Problem statement. Your task is to return the listing below word for word, without any of its images.

Task input.
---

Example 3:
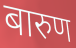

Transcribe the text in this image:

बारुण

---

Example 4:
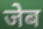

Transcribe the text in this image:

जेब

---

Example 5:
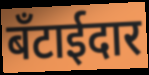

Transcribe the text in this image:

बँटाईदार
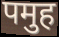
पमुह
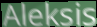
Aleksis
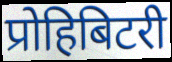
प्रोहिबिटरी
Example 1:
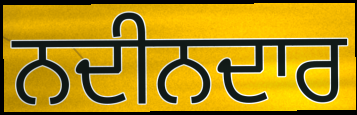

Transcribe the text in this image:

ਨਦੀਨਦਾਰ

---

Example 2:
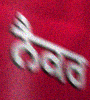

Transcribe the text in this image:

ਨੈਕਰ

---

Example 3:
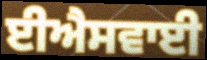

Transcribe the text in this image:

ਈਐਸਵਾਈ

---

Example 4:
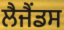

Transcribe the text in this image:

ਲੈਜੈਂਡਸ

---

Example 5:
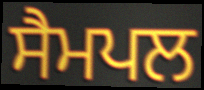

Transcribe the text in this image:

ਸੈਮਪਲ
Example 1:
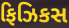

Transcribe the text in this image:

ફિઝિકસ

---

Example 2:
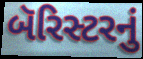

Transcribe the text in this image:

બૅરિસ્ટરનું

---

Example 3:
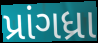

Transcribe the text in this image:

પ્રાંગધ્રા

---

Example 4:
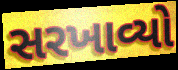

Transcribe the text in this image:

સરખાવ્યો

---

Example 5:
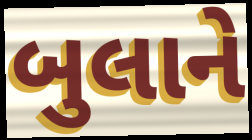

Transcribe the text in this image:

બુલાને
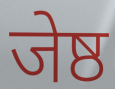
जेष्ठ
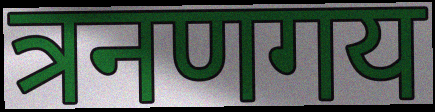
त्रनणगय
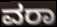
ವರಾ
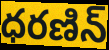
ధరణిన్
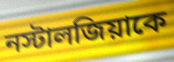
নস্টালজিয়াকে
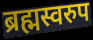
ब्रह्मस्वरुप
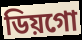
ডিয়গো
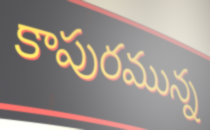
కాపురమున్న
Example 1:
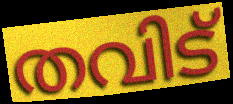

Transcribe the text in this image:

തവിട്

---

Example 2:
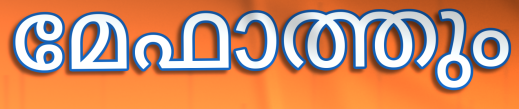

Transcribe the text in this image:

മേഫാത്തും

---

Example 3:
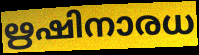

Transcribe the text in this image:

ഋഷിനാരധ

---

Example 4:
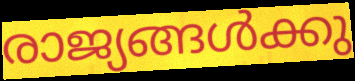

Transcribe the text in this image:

Response.
---

Example 3:

Transcribe the text in this image:

बारुण

---

Example 4:

Transcribe the text in this image:

जेब

---

Example 5:

Transcribe the text in this image:

बँटाईदार
पमुह
Aleksis
प्रोहिबिटरी
Example 1:

Transcribe the text in this image:

ਨਦੀਨਦਾਰ

---

Example 2:

Transcribe the text in this image:

ਨੈਕਰ

---

Example 3:

Transcribe the text in this image:

ਈਐਸਵਾਈ

---

Example 4:

Transcribe the text in this image:

ਲੈਜੈਂਡਸ

---

Example 5:

Transcribe the text in this image:

ਸੈਮਪਲ
Example 1:

Transcribe the text in this image:

ફિઝિકસ

---

Example 2:

Transcribe the text in this image:

બૅરિસ્ટરનું

---

Example 3:

Transcribe the text in this image:

પ્રાંગધ્રા

---

Example 4:

Transcribe the text in this image:

સરખાવ્યો

---

Example 5:

Transcribe the text in this image:

બુલાને
जेष्ठ
त्रनणगय
ವರಾ
ధరణిన్
নস্টালজিয়াকে
ब्रह्मस्वरुप
ডিয়গো
కాపురమున్న
Example 1:

Transcribe the text in this image:

തവിട്

---

Example 2:

Transcribe the text in this image:

മേഫാത്തും

---

Example 3:

Transcribe the text in this image:

ഋഷിനാരധ

---

Example 4:

Transcribe the text in this image:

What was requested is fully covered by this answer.